Die Eltern fuhren zur Polizei nach Ochtrup. Parallel kontaktierte der Bruder der Getöteten den Ahauser. Der log, dass seine Freundin sich nach einem Streit in Schweden mit ihrem Rucksack davon gemacht habe. Zu dem Zeitpunkt lag sie längst erschossen und teilweise verbrannt am Ufer eines Sees in Norwegen. Dann tauchte das Handyfoto auf. Eine Freundin hatte es entdeckt. Es zeigte eine Schusswaffe. „Mir zog es den Boden unter den Füßen weg“, schilderte die Mutter im Gerichtssaal. Mit der neuen Erkenntnis gingen sie wieder zur Polizei und nun nahmen die Ermittlungen Fahrt auf. Eine Woche lang schwebte die Familie zwischen Bangen und Hoffen, bis sie Gewissheit bekam: „Um halb zehn Uhr abends standen die Kripo und der Seelsorger vor der Tür.“
Fünf Wochen lang musste die Familie warten, bevor der Leichnam der geliebten Tochter, der Schwester, freigegeben wurde. Dann erst konnte sie auf dem Friedhof im Ort beerdigt werden. „Es war eine schreckliche Zeit“, schilderte die Mutter und auch, dass sie und ihr Mann nach wie vor therapeutische Begleitung in Anspruch nehmen. Die Kraft für die sonst so gewohnten, alltäglichen Arbeiten ist dahin. Ihre Kinder, die selbst unter dem Tod der Schwester leiden, seien dabei eine große Hilfe: „Wir stärken uns gegenseitig“.

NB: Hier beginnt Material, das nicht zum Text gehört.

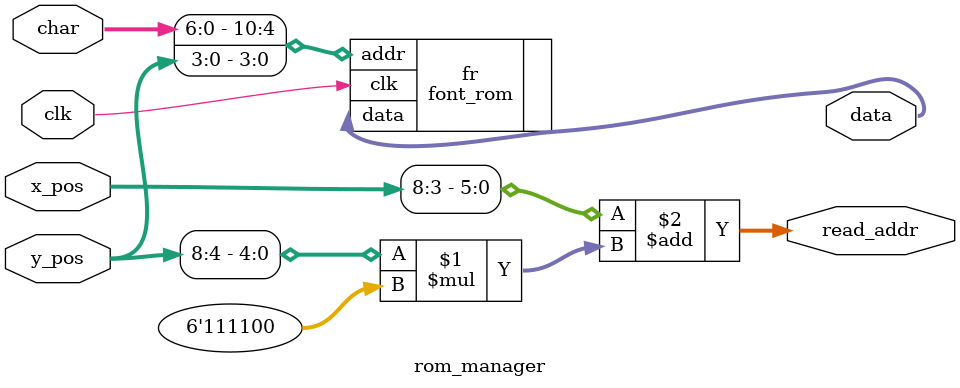
<source format=v>
module rom_manager
	(
		input clk,
		input [9 : 0] x_pos, y_pos,
		input [6 : 0] char,
		output [10 : 0] read_addr,
		output [7 : 0] data
	);
	
assign read_addr = x_pos[8 : 3] + (y_pos[8 : 4] * 6'd60); 	

font_rom fr(.clk(clk),
				.addr({char, y_pos[3 : 0]}), // Produces an 11-bit address; 7 from RAM and 4 from v_pos
				.data(data));
				
endmodule
</source>
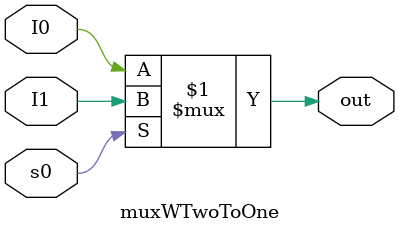
<source format=v>
/*
Implement a W-bit 2 to 1 and a W-bit 4 to 1 multiplexers, where W is a parameter specifying the
data width of the input.
*/
module muxWTwoToOne #(parameter W=1)(s0,I1,I0,out);

input [W-1:0] I1;
input [W-1:0] I0;
input s0;
output [W-1:0] out;

assign out=s0 ? I1 : I0;

endmodule



</source>
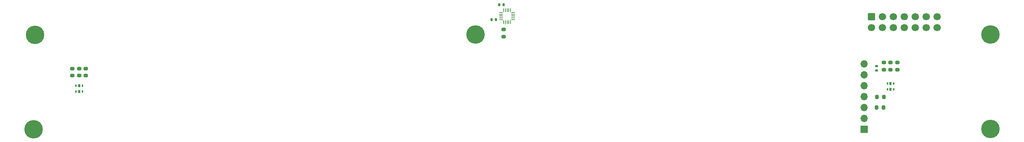
<source format=gbr>
%TF.GenerationSoftware,KiCad,Pcbnew,(6.0.0)*%
%TF.CreationDate,2022-02-18T09:15:22+03:00*%
%TF.ProjectId,Steel_form_Dish_washer PART 2,53746565-6c5f-4666-9f72-6d5f44697368,rev?*%
%TF.SameCoordinates,Original*%
%TF.FileFunction,Soldermask,Top*%
%TF.FilePolarity,Negative*%
%FSLAX46Y46*%
G04 Gerber Fmt 4.6, Leading zero omitted, Abs format (unit mm)*
G04 Created by KiCad (PCBNEW (6.0.0)) date 2022-02-18 09:15:22*
%MOMM*%
%LPD*%
G01*
G04 APERTURE LIST*
G04 Aperture macros list*
%AMRoundRect*
0 Rectangle with rounded corners*
0 $1 Rounding radius*
0 $2 $3 $4 $5 $6 $7 $8 $9 X,Y pos of 4 corners*
0 Add a 4 corners polygon primitive as box body*
4,1,4,$2,$3,$4,$5,$6,$7,$8,$9,$2,$3,0*
0 Add four circle primitives for the rounded corners*
1,1,$1+$1,$2,$3*
1,1,$1+$1,$4,$5*
1,1,$1+$1,$6,$7*
1,1,$1+$1,$8,$9*
0 Add four rect primitives between the rounded corners*
20,1,$1+$1,$2,$3,$4,$5,0*
20,1,$1+$1,$4,$5,$6,$7,0*
20,1,$1+$1,$6,$7,$8,$9,0*
20,1,$1+$1,$8,$9,$2,$3,0*%
%AMFreePoly0*
4,1,14,0.354215,0.088284,0.450784,-0.008285,0.462500,-0.036569,0.462500,-0.060000,0.450784,-0.088284,0.422500,-0.100000,-0.422500,-0.100000,-0.450784,-0.088284,-0.462500,-0.060000,-0.462500,0.060000,-0.450784,0.088284,-0.422500,0.100000,0.325931,0.100000,0.354215,0.088284,0.354215,0.088284,$1*%
%AMFreePoly1*
4,1,14,0.450784,0.088284,0.462500,0.060000,0.462500,0.036569,0.450784,0.008285,0.354215,-0.088284,0.325931,-0.100000,-0.422500,-0.100000,-0.450784,-0.088284,-0.462500,-0.060000,-0.462500,0.060000,-0.450784,0.088284,-0.422500,0.100000,0.422500,0.100000,0.450784,0.088284,0.450784,0.088284,$1*%
%AMFreePoly2*
4,1,14,0.088284,0.450784,0.100000,0.422500,0.100000,-0.422500,0.088284,-0.450784,0.060000,-0.462500,-0.060000,-0.462500,-0.088284,-0.450784,-0.100000,-0.422500,-0.100000,0.325931,-0.088284,0.354215,0.008285,0.450784,0.036569,0.462500,0.060000,0.462500,0.088284,0.450784,0.088284,0.450784,$1*%
%AMFreePoly3*
4,1,14,-0.008285,0.450784,0.088284,0.354215,0.100000,0.325931,0.100000,-0.422500,0.088284,-0.450784,0.060000,-0.462500,-0.060000,-0.462500,-0.088284,-0.450784,-0.100000,-0.422500,-0.100000,0.422500,-0.088284,0.450784,-0.060000,0.462500,-0.036569,0.462500,-0.008285,0.450784,-0.008285,0.450784,$1*%
%AMFreePoly4*
4,1,14,0.450784,0.088284,0.462500,0.060000,0.462500,-0.060000,0.450784,-0.088284,0.422500,-0.100000,-0.325931,-0.100000,-0.354215,-0.088284,-0.450784,0.008285,-0.462500,0.036569,-0.462500,0.060000,-0.450784,0.088284,-0.422500,0.100000,0.422500,0.100000,0.450784,0.088284,0.450784,0.088284,$1*%
%AMFreePoly5*
4,1,14,0.450784,0.088284,0.462500,0.060000,0.462500,-0.060000,0.450784,-0.088284,0.422500,-0.100000,-0.422500,-0.100000,-0.450784,-0.088284,-0.462500,-0.060000,-0.462500,-0.036569,-0.450784,-0.008285,-0.354215,0.088284,-0.325931,0.100000,0.422500,0.100000,0.450784,0.088284,0.450784,0.088284,$1*%
%AMFreePoly6*
4,1,14,0.088284,0.450784,0.100000,0.422500,0.100000,-0.325931,0.088284,-0.354215,-0.008285,-0.450784,-0.036569,-0.462500,-0.060000,-0.462500,-0.088284,-0.450784,-0.100000,-0.422500,-0.100000,0.422500,-0.088284,0.450784,-0.060000,0.462500,0.060000,0.462500,0.088284,0.450784,0.088284,0.450784,$1*%
%AMFreePoly7*
4,1,14,0.088284,0.450784,0.100000,0.422500,0.100000,-0.422500,0.088284,-0.450784,0.060000,-0.462500,0.036569,-0.462500,0.008285,-0.450784,-0.088284,-0.354215,-0.100000,-0.325931,-0.100000,0.422500,-0.088284,0.450784,-0.060000,0.462500,0.060000,0.462500,0.088284,0.450784,0.088284,0.450784,$1*%
G04 Aperture macros list end*
%ADD10C,4.300000*%
%ADD11RoundRect,0.200000X-0.275000X0.200000X-0.275000X-0.200000X0.275000X-0.200000X0.275000X0.200000X0*%
%ADD12RoundRect,0.140000X0.140000X0.170000X-0.140000X0.170000X-0.140000X-0.170000X0.140000X-0.170000X0*%
%ADD13RoundRect,0.200000X0.200000X0.275000X-0.200000X0.275000X-0.200000X-0.275000X0.200000X-0.275000X0*%
%ADD14R,0.400000X0.600000*%
%ADD15R,0.500000X0.700000*%
%ADD16FreePoly0,0.000000*%
%ADD17RoundRect,0.050000X-0.412500X-0.050000X0.412500X-0.050000X0.412500X0.050000X-0.412500X0.050000X0*%
%ADD18FreePoly1,0.000000*%
%ADD19FreePoly2,0.000000*%
%ADD20RoundRect,0.050000X-0.050000X-0.412500X0.050000X-0.412500X0.050000X0.412500X-0.050000X0.412500X0*%
%ADD21FreePoly3,0.000000*%
%ADD22FreePoly4,0.000000*%
%ADD23FreePoly5,0.000000*%
%ADD24FreePoly6,0.000000*%
%ADD25FreePoly7,0.000000*%
%ADD26RoundRect,0.135000X-0.185000X0.135000X-0.185000X-0.135000X0.185000X-0.135000X0.185000X0.135000X0*%
%ADD27R,1.700000X1.700000*%
%ADD28O,1.700000X1.700000*%
%ADD29RoundRect,0.250000X-0.600000X0.600000X-0.600000X-0.600000X0.600000X-0.600000X0.600000X0.600000X0*%
%ADD30C,1.700000*%
G04 APERTURE END LIST*
D10*
%TO.C,H8*%
X84200000Y-228250000D03*
%TD*%
%TO.C,H9*%
X186400000Y-228150000D03*
%TD*%
D11*
%TO.C,R39*%
X282700000Y-234675000D03*
X282700000Y-236325000D03*
%TD*%
D12*
%TO.C,C23*%
X191130000Y-224650000D03*
X190170000Y-224650000D03*
%TD*%
D11*
%TO.C,R43*%
X192900000Y-226975000D03*
X192900000Y-228625000D03*
%TD*%
%TO.C,R40*%
X284275000Y-234675000D03*
X284275000Y-236325000D03*
%TD*%
D13*
%TO.C,R41*%
X281075000Y-245150000D03*
X279425000Y-245150000D03*
%TD*%
D14*
%TO.C,U14*%
X281975000Y-239525000D03*
X281975000Y-240875000D03*
D15*
X282700000Y-239525000D03*
X282700000Y-240875000D03*
D14*
X283425000Y-239525000D03*
X283425000Y-240875000D03*
%TD*%
D11*
%TO.C,R38*%
X281150000Y-234675000D03*
X281150000Y-236325000D03*
%TD*%
%TO.C,R35*%
X92875000Y-236050000D03*
X92875000Y-237700000D03*
%TD*%
D14*
%TO.C,U13*%
X93735000Y-240105000D03*
X93735000Y-241455000D03*
D15*
X94460000Y-240105000D03*
X94460000Y-241455000D03*
D14*
X95185000Y-240105000D03*
X95185000Y-241455000D03*
%TD*%
D10*
%TO.C,H6*%
X305900000Y-228150000D03*
%TD*%
D16*
%TO.C,U15*%
X192362500Y-223050000D03*
D17*
X192362500Y-223450000D03*
X192362500Y-223850000D03*
X192362500Y-224250000D03*
D18*
X192362500Y-224650000D03*
D19*
X192950000Y-225237500D03*
D20*
X193350000Y-225237500D03*
X193750000Y-225237500D03*
X194150000Y-225237500D03*
D21*
X194550000Y-225237500D03*
D22*
X195137500Y-224650000D03*
D17*
X195137500Y-224250000D03*
X195137500Y-223850000D03*
X195137500Y-223450000D03*
D23*
X195137500Y-223050000D03*
D24*
X194550000Y-222462500D03*
D20*
X194150000Y-222462500D03*
X193750000Y-222462500D03*
X193350000Y-222462500D03*
D25*
X192950000Y-222462500D03*
%TD*%
D26*
%TO.C,R52*%
X279500000Y-235490000D03*
X279500000Y-236510000D03*
%TD*%
D13*
%TO.C,R42*%
X281175000Y-242700000D03*
X279525000Y-242700000D03*
%TD*%
D12*
%TO.C,C24*%
X192910000Y-221150000D03*
X191950000Y-221150000D03*
%TD*%
D10*
%TO.C,H5*%
X83900000Y-250250000D03*
%TD*%
D11*
%TO.C,R37*%
X96025000Y-236075000D03*
X96025000Y-237725000D03*
%TD*%
D10*
%TO.C,H7*%
X305900000Y-250150000D03*
%TD*%
D11*
%TO.C,R36*%
X94450000Y-236050000D03*
X94450000Y-237700000D03*
%TD*%
D27*
%TO.C,J19*%
X276600000Y-250250000D03*
D28*
X276600000Y-247710000D03*
X276600000Y-245170000D03*
X276600000Y-242630000D03*
X276600000Y-240090000D03*
X276600000Y-237550000D03*
X276600000Y-235010000D03*
%TD*%
D29*
%TO.C,J18*%
X278300000Y-223950000D03*
D30*
X278300000Y-226490000D03*
X280840000Y-223950000D03*
X280840000Y-226490000D03*
X283380000Y-223950000D03*
X283380000Y-226490000D03*
X285920000Y-223950000D03*
X285920000Y-226490000D03*
X288460000Y-223950000D03*
X288460000Y-226490000D03*
X291000000Y-223950000D03*
X291000000Y-226490000D03*
X293540000Y-223950000D03*
X293540000Y-226490000D03*
%TD*%
M02*

</source>
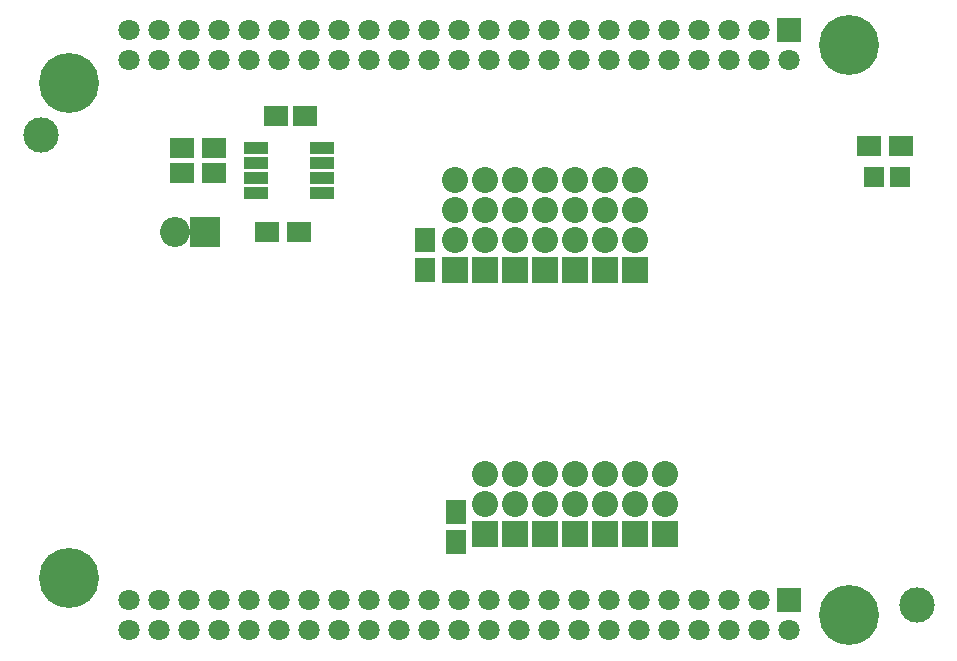
<source format=gbr>
G04 #@! TF.FileFunction,Soldermask,Top*
%FSLAX46Y46*%
G04 Gerber Fmt 4.6, Leading zero omitted, Abs format (unit mm)*
G04 Created by KiCad (PCBNEW 4.0.5) date 06/08/17 20:21:41*
%MOMM*%
%LPD*%
G01*
G04 APERTURE LIST*
%ADD10C,0.150000*%
%ADD11C,3.000000*%
%ADD12R,2.159000X1.107440*%
%ADD13C,5.080000*%
%ADD14R,2.159000X2.159000*%
%ADD15C,1.808480*%
%ADD16R,2.540000X2.540000*%
%ADD17O,2.540000X2.540000*%
%ADD18R,2.008000X1.808000*%
%ADD19R,1.758000X2.008000*%
%ADD20R,2.008000X1.758000*%
%ADD21R,2.208000X2.208000*%
%ADD22O,2.208000X2.208000*%
%ADD23R,1.708000X1.708000*%
G04 APERTURE END LIST*
D10*
D11*
X171196000Y-103251000D03*
X97028000Y-63500000D03*
D12*
X115290600Y-68376800D03*
X120878600Y-68376800D03*
X115290600Y-67106800D03*
X115290600Y-65836800D03*
X115290600Y-64566800D03*
X120878600Y-67106800D03*
X120878600Y-65836800D03*
X120878600Y-64566800D03*
D13*
X99441000Y-59055000D03*
X165481000Y-55880000D03*
X165481000Y-104140000D03*
X99441000Y-100965000D03*
D14*
X160401000Y-54610000D03*
D15*
X160401000Y-57150000D03*
X157861000Y-54610000D03*
X157861000Y-57150000D03*
X155321000Y-54610000D03*
X155321000Y-57150000D03*
X152781000Y-54610000D03*
X152781000Y-57150000D03*
X150241000Y-54610000D03*
X150241000Y-57150000D03*
X147701000Y-54610000D03*
X147701000Y-57150000D03*
X145161000Y-54610000D03*
X145161000Y-57150000D03*
X142621000Y-54610000D03*
X142621000Y-57150000D03*
X140081000Y-54610000D03*
X140081000Y-57150000D03*
X137541000Y-54610000D03*
X137541000Y-57150000D03*
X135001000Y-54610000D03*
X135001000Y-57150000D03*
X132461000Y-54610000D03*
X132461000Y-57150000D03*
X129921000Y-54610000D03*
X129921000Y-57150000D03*
X127381000Y-54610000D03*
X127381000Y-57150000D03*
X124841000Y-54610000D03*
X124841000Y-57150000D03*
X122301000Y-54610000D03*
X122301000Y-57150000D03*
X119761000Y-54610000D03*
X119761000Y-57150000D03*
X117221000Y-54610000D03*
X117221000Y-57150000D03*
X114681000Y-54610000D03*
X114681000Y-57150000D03*
X112141000Y-54610000D03*
X112141000Y-57150000D03*
X109601000Y-54610000D03*
X109601000Y-57150000D03*
X107061000Y-54610000D03*
X107061000Y-57150000D03*
X104521000Y-54610000D03*
X104521000Y-57150000D03*
D14*
X160401000Y-102870000D03*
D15*
X160401000Y-105410000D03*
X157861000Y-102870000D03*
X157861000Y-105410000D03*
X155321000Y-102870000D03*
X155321000Y-105410000D03*
X152781000Y-102870000D03*
X152781000Y-105410000D03*
X150241000Y-102870000D03*
X150241000Y-105410000D03*
X147701000Y-102870000D03*
X147701000Y-105410000D03*
X145161000Y-102870000D03*
X145161000Y-105410000D03*
X142621000Y-102870000D03*
X142621000Y-105410000D03*
X140081000Y-102870000D03*
X140081000Y-105410000D03*
X137541000Y-102870000D03*
X137541000Y-105410000D03*
X135001000Y-102870000D03*
X135001000Y-105410000D03*
X132461000Y-102870000D03*
X132461000Y-105410000D03*
X129921000Y-102870000D03*
X129921000Y-105410000D03*
X127381000Y-102870000D03*
X127381000Y-105410000D03*
X124841000Y-102870000D03*
X124841000Y-105410000D03*
X122301000Y-102870000D03*
X122301000Y-105410000D03*
X119761000Y-102870000D03*
X119761000Y-105410000D03*
X117221000Y-102870000D03*
X117221000Y-105410000D03*
X114681000Y-102870000D03*
X114681000Y-105410000D03*
X112141000Y-102870000D03*
X112141000Y-105410000D03*
X109601000Y-102870000D03*
X109601000Y-105410000D03*
X107061000Y-102870000D03*
X107061000Y-105410000D03*
X104521000Y-102870000D03*
X104521000Y-105410000D03*
D16*
X110972600Y-71678800D03*
D17*
X108432600Y-71678800D03*
D18*
X167179000Y-64389000D03*
X169879000Y-64389000D03*
X118926600Y-71678800D03*
X116226600Y-71678800D03*
X108987600Y-66725800D03*
X111687600Y-66725800D03*
X108987600Y-64566800D03*
X111687600Y-64566800D03*
D19*
X129540000Y-72410000D03*
X129540000Y-74910000D03*
D20*
X116961600Y-61899800D03*
X119461600Y-61899800D03*
D21*
X147320000Y-74930000D03*
D22*
X147320000Y-72390000D03*
X147320000Y-69850000D03*
X147320000Y-67310000D03*
D21*
X139700000Y-74930000D03*
D22*
X139700000Y-72390000D03*
X139700000Y-69850000D03*
X139700000Y-67310000D03*
D21*
X137160000Y-74930000D03*
D22*
X137160000Y-72390000D03*
X137160000Y-69850000D03*
X137160000Y-67310000D03*
D21*
X134620000Y-74930000D03*
D22*
X134620000Y-72390000D03*
X134620000Y-69850000D03*
X134620000Y-67310000D03*
D23*
X169756000Y-67056000D03*
X167556000Y-67056000D03*
D21*
X142240000Y-74930000D03*
D22*
X142240000Y-72390000D03*
X142240000Y-69850000D03*
X142240000Y-67310000D03*
D21*
X144780000Y-74930000D03*
D22*
X144780000Y-72390000D03*
X144780000Y-69850000D03*
X144780000Y-67310000D03*
D21*
X132080000Y-74930000D03*
D22*
X132080000Y-72390000D03*
X132080000Y-69850000D03*
X132080000Y-67310000D03*
D21*
X149860000Y-97282000D03*
D22*
X149860000Y-94742000D03*
X149860000Y-92202000D03*
D21*
X147320000Y-97282000D03*
D22*
X147320000Y-94742000D03*
X147320000Y-92202000D03*
D21*
X144780000Y-97282000D03*
D22*
X144780000Y-94742000D03*
X144780000Y-92202000D03*
D21*
X142240000Y-97282000D03*
D22*
X142240000Y-94742000D03*
X142240000Y-92202000D03*
D21*
X139700000Y-97282000D03*
D22*
X139700000Y-94742000D03*
X139700000Y-92202000D03*
D21*
X137160000Y-97282000D03*
D22*
X137160000Y-94742000D03*
X137160000Y-92202000D03*
D21*
X134620000Y-97282000D03*
D22*
X134620000Y-94742000D03*
X134620000Y-92202000D03*
D19*
X132207000Y-95397000D03*
X132207000Y-97897000D03*
M02*

</source>
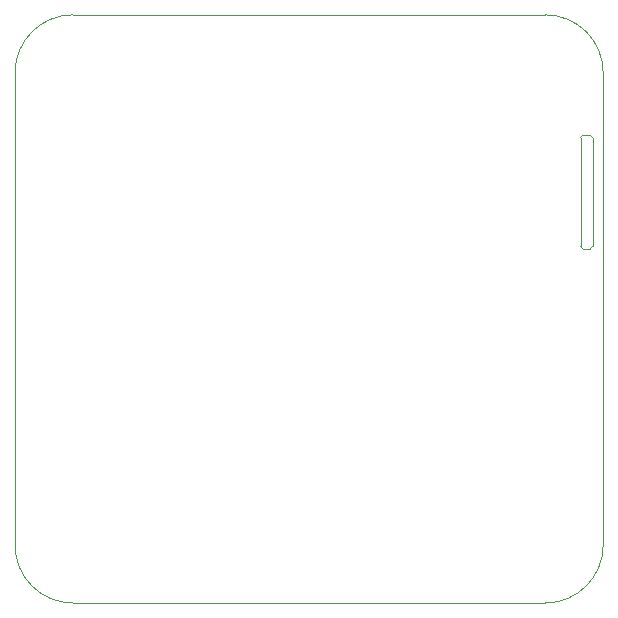
<source format=gm1>
G04 #@! TF.GenerationSoftware,KiCad,Pcbnew,6.0.0-d3dd2cf0fa~116~ubuntu20.04.1*
G04 #@! TF.CreationDate,2022-01-19T00:48:53+01:00*
G04 #@! TF.ProjectId,OtterCam-s3,4f747465-7243-4616-9d2d-73332e6b6963,rev?*
G04 #@! TF.SameCoordinates,Original*
G04 #@! TF.FileFunction,Profile,NP*
%FSLAX46Y46*%
G04 Gerber Fmt 4.6, Leading zero omitted, Abs format (unit mm)*
G04 Created by KiCad (PCBNEW 6.0.0-d3dd2cf0fa~116~ubuntu20.04.1) date 2022-01-19 00:48:53*
%MOMM*%
%LPD*%
G01*
G04 APERTURE LIST*
G04 #@! TA.AperFunction,Profile*
%ADD10C,0.050000*%
G04 #@! TD*
G04 APERTURE END LIST*
D10*
X55000000Y-50100000D02*
X95000000Y-50100000D01*
X99900000Y-55000000D02*
G75*
G03*
X95000000Y-50100000I-4900001J-1D01*
G01*
X98000001Y-69700000D02*
G75*
G03*
X98200000Y-69899999I199998J-1D01*
G01*
X98999999Y-60500000D02*
G75*
G03*
X98800000Y-60300001I-199998J1D01*
G01*
X98800000Y-69899999D02*
G75*
G03*
X98999999Y-69700000I1J199998D01*
G01*
X98200000Y-60300000D02*
G75*
G03*
X98000000Y-60500000I1J-200001D01*
G01*
X55000000Y-50100000D02*
G75*
G03*
X50100000Y-55000000I1J-4900001D01*
G01*
X99900000Y-55000000D02*
X99900000Y-95000000D01*
X50100000Y-55000000D02*
X50100000Y-95000000D01*
X98800000Y-69900000D02*
X98200000Y-69900000D01*
X95000000Y-99900000D02*
X55000000Y-99900000D01*
X50100000Y-95000000D02*
G75*
G03*
X55000000Y-99900000I4900001J1D01*
G01*
X98000000Y-60500000D02*
X98000001Y-69700000D01*
X95000000Y-99900000D02*
G75*
G03*
X99900000Y-95000000I-1J4900001D01*
G01*
X99000000Y-60500000D02*
X99000000Y-69700000D01*
X98800000Y-60300000D02*
X98200000Y-60300000D01*
M02*

</source>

„Wir geben uns Mühe, dass wir standhaft bleiben“, sprach die Mutter der Toten für sich, ihren Mann und auch die Familie. Dennoch: „Wir stehen damit auf und gehen damit ins Bett.“ Mit Blick auf den Prozess gegen den Waffenhändler erklärte sie mit fester Stimme: „Uns ist es wichtig, dass verantwortlich mit Waffen umgegangen wird.“ Sie, die Eltern aber auch die ganze Familie, müssten den Verlust verkraften und irgendwie damit fertig werden: „Wir haben lebenslänglich.“
Dieser Artikel erschien zuerst am 14. Januar 2025.